Bald Facts 03/02/11
Doctor's offices are small worlds.
Recently, I was at the doctor's office waiting my turn. There was just one other man in the waiting room and I looked him over and he reciprocated.
He said to me, "I must know you. I have seen you before."
I said to him I also thought he looked familiar and then it dawned on me, it was Sheriff Ray Klink. I identified myself and he said, "You are the historian of Sussex and I love to read your Bald Facts."
Small world I thought.
Ray Klink, 79, was the longest-serving Waukesha County Sheriff after never losing an election. If he had opposition it was about as one-sided as a firing squad. He retired in 1992 and recently passed away in January.
Ray in his retirement was an active participant with the Butler Historical Society. I ran into him there several times and we talked about that and his youth participation in Land O' Lakes Baseball. He was one of several Klinks who played the sport and was inducted into the LOL Old Timers Baseball Hall of Fame. He was often called by commissioner Bobby Groth to give talks at the annual LOL awards banquet and the speeches were always well-received.
A little-known sidelight of Ray was his involvement in youth sports. We talked about that as we waited for the doctor's call that day. Our agreement was "Kids sports are multi-million dollar business today. If you don't get started at fourth grade or so, you never play in high school."
We agreed that with the system in place today there is no place for late bloomers. Start early or forget it.
May Ray rest in peace
Ray Klink, longtime sheriff, dies at 79
Klink had passion for Sheriff's Department
Former Waukesha County Sheriff Raymond Klink, who was a presence with the department for decades, died Monday evening at the age of 79.

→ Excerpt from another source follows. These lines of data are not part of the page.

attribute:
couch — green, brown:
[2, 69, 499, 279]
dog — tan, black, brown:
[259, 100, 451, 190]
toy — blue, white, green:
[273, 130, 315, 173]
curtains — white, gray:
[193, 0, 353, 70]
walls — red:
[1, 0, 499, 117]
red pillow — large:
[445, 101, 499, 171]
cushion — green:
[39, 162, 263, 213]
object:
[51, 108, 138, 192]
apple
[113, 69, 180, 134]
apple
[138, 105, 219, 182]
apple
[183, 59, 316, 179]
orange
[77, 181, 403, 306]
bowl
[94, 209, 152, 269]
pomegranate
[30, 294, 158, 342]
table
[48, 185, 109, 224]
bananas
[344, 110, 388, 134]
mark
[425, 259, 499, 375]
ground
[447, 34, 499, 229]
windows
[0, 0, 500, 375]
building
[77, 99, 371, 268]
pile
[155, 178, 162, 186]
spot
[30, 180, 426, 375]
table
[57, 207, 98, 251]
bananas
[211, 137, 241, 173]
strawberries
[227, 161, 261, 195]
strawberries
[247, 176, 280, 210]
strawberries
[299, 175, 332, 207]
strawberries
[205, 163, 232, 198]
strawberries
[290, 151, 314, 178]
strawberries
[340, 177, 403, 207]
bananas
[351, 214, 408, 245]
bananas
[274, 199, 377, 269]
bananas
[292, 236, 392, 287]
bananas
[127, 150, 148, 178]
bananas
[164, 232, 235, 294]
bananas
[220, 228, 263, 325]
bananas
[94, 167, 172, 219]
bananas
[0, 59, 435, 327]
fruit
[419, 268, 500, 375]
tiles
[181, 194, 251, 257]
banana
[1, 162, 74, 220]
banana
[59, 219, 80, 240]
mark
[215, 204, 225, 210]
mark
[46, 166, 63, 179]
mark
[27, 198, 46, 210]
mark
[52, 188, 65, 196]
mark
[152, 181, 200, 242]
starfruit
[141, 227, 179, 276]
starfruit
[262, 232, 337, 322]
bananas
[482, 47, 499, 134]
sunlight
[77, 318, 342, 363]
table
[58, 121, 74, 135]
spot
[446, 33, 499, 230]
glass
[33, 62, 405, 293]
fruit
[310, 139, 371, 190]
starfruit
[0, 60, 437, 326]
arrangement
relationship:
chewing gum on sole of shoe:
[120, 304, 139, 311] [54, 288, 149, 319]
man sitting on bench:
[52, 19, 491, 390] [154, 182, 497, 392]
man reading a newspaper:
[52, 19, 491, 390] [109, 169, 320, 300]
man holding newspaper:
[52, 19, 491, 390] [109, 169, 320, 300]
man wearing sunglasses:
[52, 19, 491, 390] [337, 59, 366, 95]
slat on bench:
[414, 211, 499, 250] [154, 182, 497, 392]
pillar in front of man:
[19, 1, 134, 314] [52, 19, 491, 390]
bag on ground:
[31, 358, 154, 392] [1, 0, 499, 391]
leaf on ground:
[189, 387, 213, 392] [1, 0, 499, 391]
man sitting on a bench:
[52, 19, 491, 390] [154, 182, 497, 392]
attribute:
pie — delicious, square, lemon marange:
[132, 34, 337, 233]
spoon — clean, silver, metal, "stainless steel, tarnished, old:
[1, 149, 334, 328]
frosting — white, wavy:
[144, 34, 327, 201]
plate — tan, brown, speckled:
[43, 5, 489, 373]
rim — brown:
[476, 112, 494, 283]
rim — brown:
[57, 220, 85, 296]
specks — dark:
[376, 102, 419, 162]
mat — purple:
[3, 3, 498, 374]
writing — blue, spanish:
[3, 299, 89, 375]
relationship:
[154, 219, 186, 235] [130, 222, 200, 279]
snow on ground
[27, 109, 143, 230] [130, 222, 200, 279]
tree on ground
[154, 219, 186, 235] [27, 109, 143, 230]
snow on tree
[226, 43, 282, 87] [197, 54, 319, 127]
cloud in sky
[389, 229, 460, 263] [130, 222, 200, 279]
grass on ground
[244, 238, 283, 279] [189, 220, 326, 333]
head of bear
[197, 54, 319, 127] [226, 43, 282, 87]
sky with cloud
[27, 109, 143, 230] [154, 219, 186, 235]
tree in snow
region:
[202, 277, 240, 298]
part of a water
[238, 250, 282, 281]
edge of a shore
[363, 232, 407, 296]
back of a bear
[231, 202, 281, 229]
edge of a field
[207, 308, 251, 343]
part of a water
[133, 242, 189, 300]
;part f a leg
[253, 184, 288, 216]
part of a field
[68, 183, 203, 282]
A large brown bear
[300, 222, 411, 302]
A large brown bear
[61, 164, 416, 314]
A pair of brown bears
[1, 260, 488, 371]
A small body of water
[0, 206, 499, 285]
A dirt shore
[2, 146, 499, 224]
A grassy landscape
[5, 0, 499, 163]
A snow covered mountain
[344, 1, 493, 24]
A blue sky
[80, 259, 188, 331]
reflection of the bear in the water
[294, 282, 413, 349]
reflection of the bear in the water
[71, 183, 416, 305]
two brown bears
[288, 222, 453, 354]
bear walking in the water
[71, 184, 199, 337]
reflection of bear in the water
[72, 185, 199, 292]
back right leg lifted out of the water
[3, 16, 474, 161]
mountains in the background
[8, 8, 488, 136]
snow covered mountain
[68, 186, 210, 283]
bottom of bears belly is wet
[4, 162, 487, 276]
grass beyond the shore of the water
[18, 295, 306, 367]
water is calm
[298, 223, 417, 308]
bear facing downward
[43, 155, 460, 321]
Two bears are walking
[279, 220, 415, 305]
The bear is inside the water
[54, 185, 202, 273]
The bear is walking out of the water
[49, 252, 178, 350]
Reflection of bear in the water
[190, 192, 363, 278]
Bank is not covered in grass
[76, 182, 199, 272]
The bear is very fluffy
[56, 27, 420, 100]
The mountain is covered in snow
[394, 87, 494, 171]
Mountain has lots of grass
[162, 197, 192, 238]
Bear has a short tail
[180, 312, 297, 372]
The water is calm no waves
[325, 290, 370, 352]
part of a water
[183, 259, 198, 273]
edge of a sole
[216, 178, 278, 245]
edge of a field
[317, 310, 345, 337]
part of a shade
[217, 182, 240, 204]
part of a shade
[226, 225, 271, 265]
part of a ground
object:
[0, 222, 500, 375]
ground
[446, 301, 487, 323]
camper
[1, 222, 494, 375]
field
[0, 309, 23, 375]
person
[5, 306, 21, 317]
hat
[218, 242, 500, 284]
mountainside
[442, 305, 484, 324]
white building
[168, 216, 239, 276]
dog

Klink, a native of North Lake, was remembered as being a sociable, likable, outgoing man who had a passion for law enforcement and the outdoors.
Klink served as sheriff from 1979 to January 1992. He was the longest-serving sheriff in the department's history.
"He was a wonderful guy," recalled his younger brother Pat Klink. His brother was an avid sportsman, in particular enjoying fishing and baseball.
"We did a lot of fishing," Pat Klink said, adding they didn't fish as much while his brother was sheriff.
"He liked sports. He was a great baseball player," Pat Klink said.
Ray Klink played for numerous Land O' Lakes clubs, including Lannon, Hartland, Stone Bank and North Lake. In 1979, he was inducted into the LOL Hall of Fame as a North Lake player.
In fact, Ray Klink was such a good ballplayer he had a tryout with the Boston Braves, Pat Klink said. He didn't get a shot at the majors though. "He was too young," Pat Klink said.
Ray Klink served in the U.S. Army and joined the Sheriff's Department as a deputy in 1958. He later became head of the Juvenile and Drug Enforcement Division and earned degrees from Waukesha County Technical Institute and Milton College in criminal justice.
Sheriff Dan Trawicki knew Klink for many years, both attending St. Dominic's Catholic Church in Brookfield. Klink was active in the parish and was part of a group that started the athletic association there. He coached baseball and basketball for many years in the 1960s.
Klink hired Trawicki as a deputy in 1979.
"He was a great leader, a good-hearted man," said Trawicki.
Trawicki said Klink was instrumental in rewriting the juvenile code in the 1970s and also started the department's canine unit. The D.A.R.E. program was also initiated under his watch.
"Ray was a lover of dogs and believed they could be used in law enforcement," Trawicki said.
Although the County Board did not want to fund such a program, that did not deter Trawicki's former boss.
"Ray went out and raised $60,000 in the business community to get the program started," said Trawicki, who helped coordinate the effort in the mid-1980s.
"Even to this day Ray has been involved in raising funds for the canine unit. He did so right up until the time of his death," Trawicki said.
Trawicki said Klink had a passion for the Sheriff's Department and the outdoors. Klink enjoyed hunting, fishing and social events, Trawicki said. Klink also enjoyed golf.
"He was outgoing with his employees and well-respected. He was a great guy," said Trawicki.
Klink is survived by his wife, Margaret; daughter Robin (Brian) Higgins and granddaughters Emily Margaret and Molly Rae; brother Pat (Jan) Klink; sisters-in-law Judy Klink, Sue Klink, Joyce Armstrong; niece Marge (Doug Teisi); other family and friends; and his dog Star.
He served on the Board of Trustees for Milton College, and during his time as sheriff also served as emergency government coordinator for the state of Wisconsin.
Visitation will be from 9 until the 11:30 a.m. memorial Mass on Tuesday, Jan. 25, at St. Dominic's, 18255 W. Capitol Drive, Brookfield. Memorials are suggested to the Girl Scouts Wisconsin Southeast - Chinook Program Center.